The diagram shows a system dynamics model of software development I liberated from a class presentation at MIT. The researcher’s model was much more complex, but this is the heart of it. They dubbed this loop “the rework cycle.” In their model, it accounted to a large degree for the success or failure of a development effort.
The model says progress is determined by combining the number of people with how productive each is. The quality of the work determines how many bugs are created and there’s a defect discovery process that limits how quickly defects are found and re-enter the process as more work.
The model is idealized in one sense: Given fixed requirements, productivity and quality, the system will run with complete predictability, like a wind-up toy, until the work is done and the bugs are fixed.
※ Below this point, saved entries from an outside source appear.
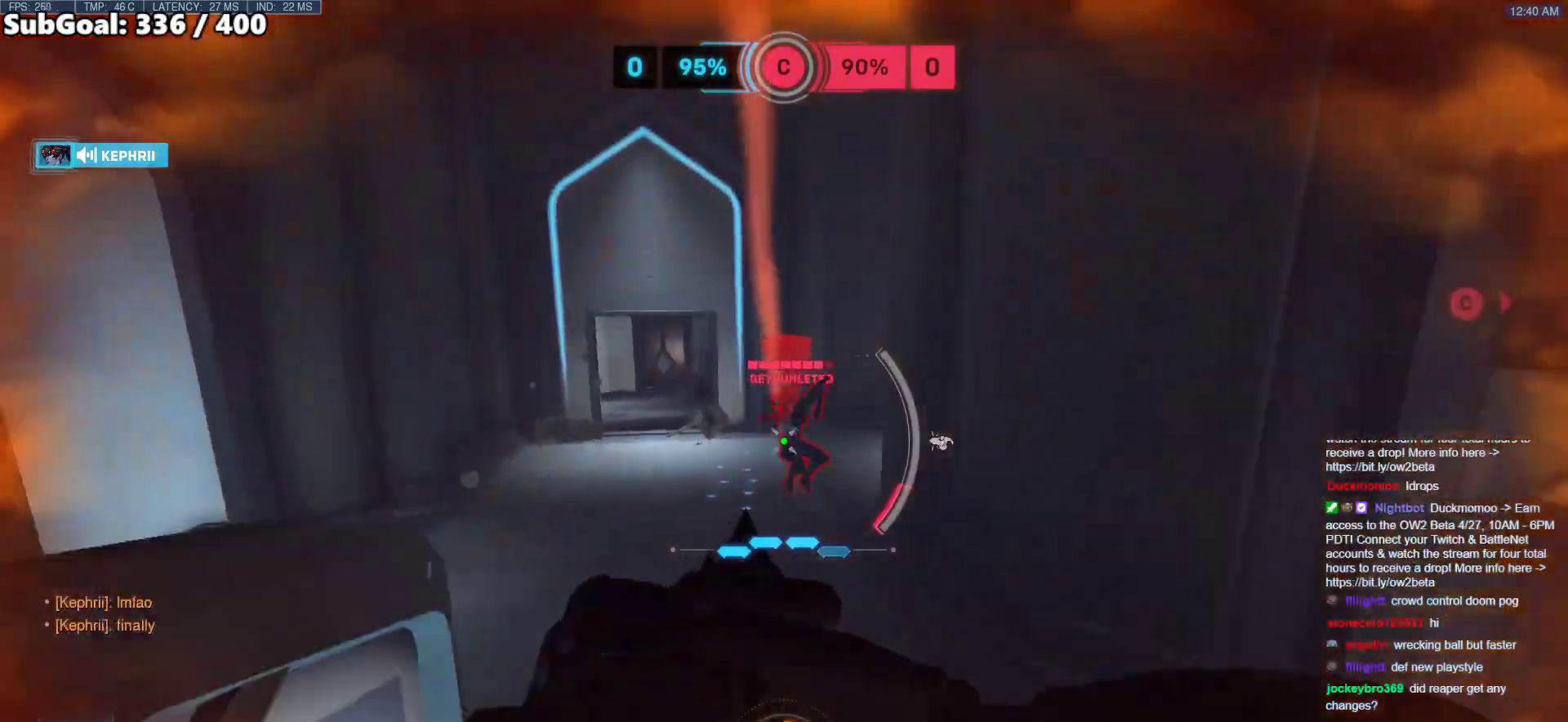
{"keys": ["d", "w"], "mouse": [], "events": [[183, "mouse_left", "down"], [267, "mouse_left", "up"], [417, "d", "down"]]}
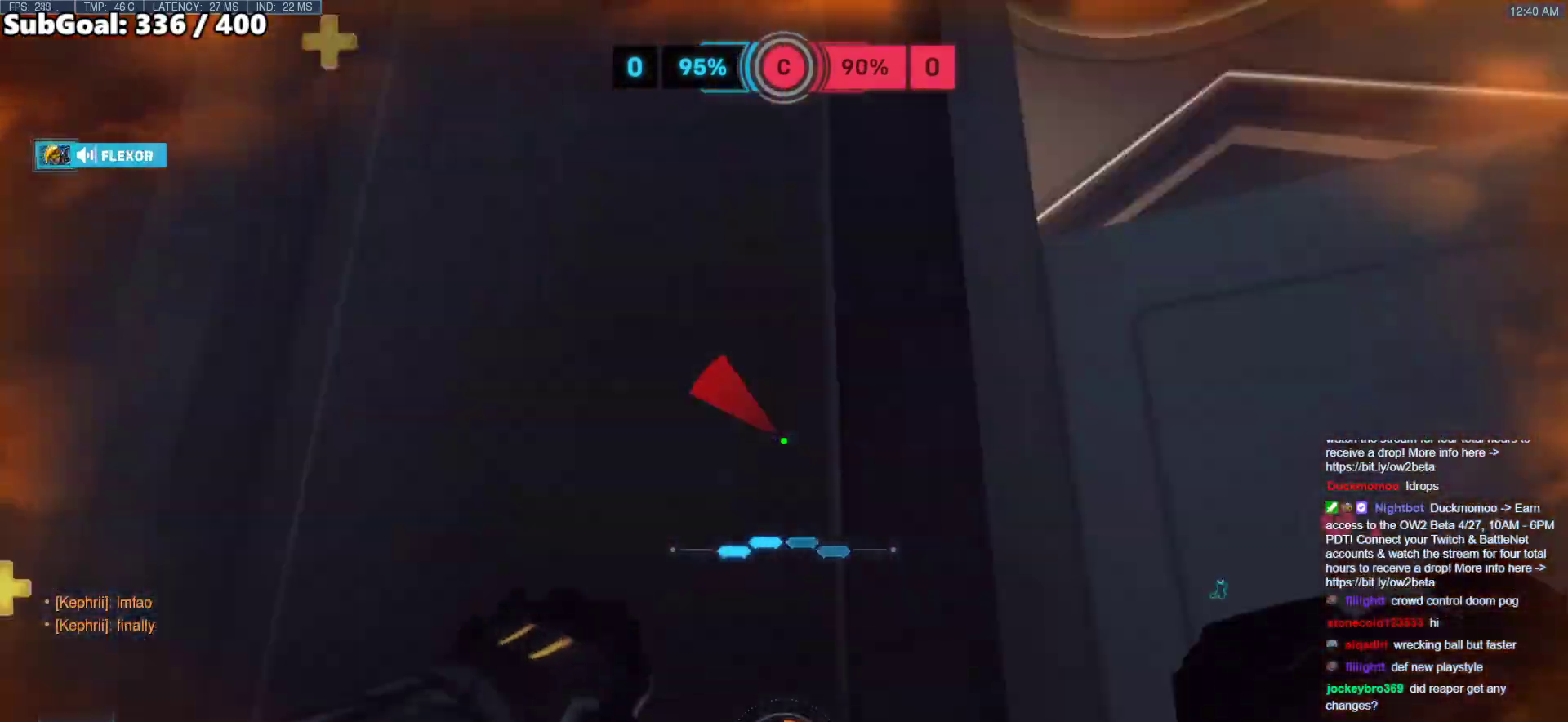
{"keys": ["a", "e", "w"], "mouse": [], "events": [[50, "space", "down"], [150, "d", "up"], [200, "space", "up"], [250, "e", "down"], [333, "e", "up"], [433, "a", "down"], [433, "e", "down"]]}
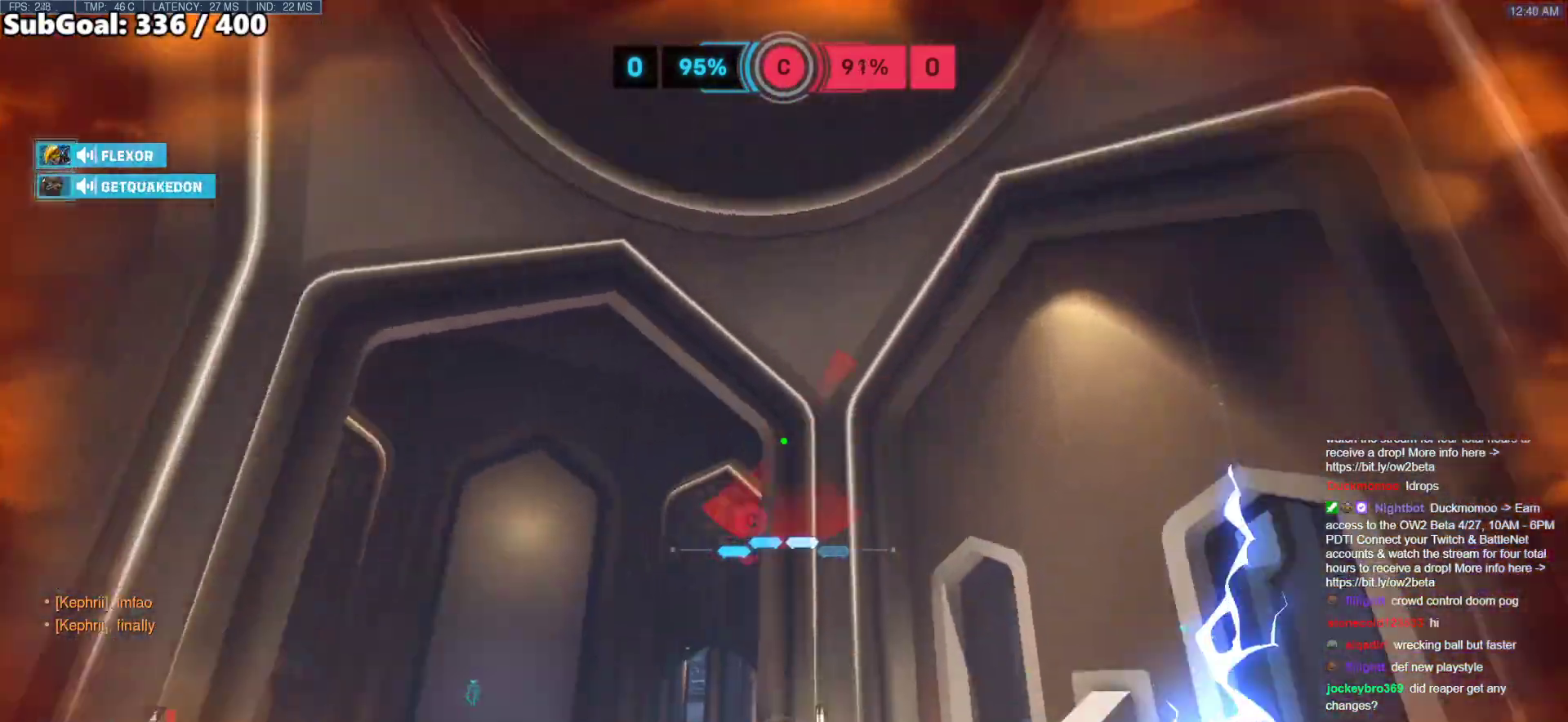
{"keys": ["d", "w"], "mouse": [], "events": [[17, "e", "up"], [117, "e", "down"], [217, "e", "up"], [267, "a", "up"], [300, "a", "down"], [450, "a", "up"], [500, "d", "down"]]}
You can plug in some numbers and see: Say there are 10 requirements and one programmer who implements a requirement every two days. If the programmer creates 1 bug per requirement and it takes him a 1/2 day to fix each, then the project will complete in 25 days, assuming the bugs are found without delay and I didn’t screw up the math.
But there is one thing that separates this model from typical agile or gantt-based models. It includes cycles - just like real world processes. In this model, the bug-fixes can themselves have defects, further increasing the projected end date as they’re discovered.
For more realism, you need only add customers, management, or both. With that, most of the problems of large systems engineering can be explained. In future posts, we’ll consider both the Customers-Ruin-Everything and the Corrupting-Influence-of-Management extensions.
Having a simple, yet complete model of your development process is key to making improvements. What’s yours?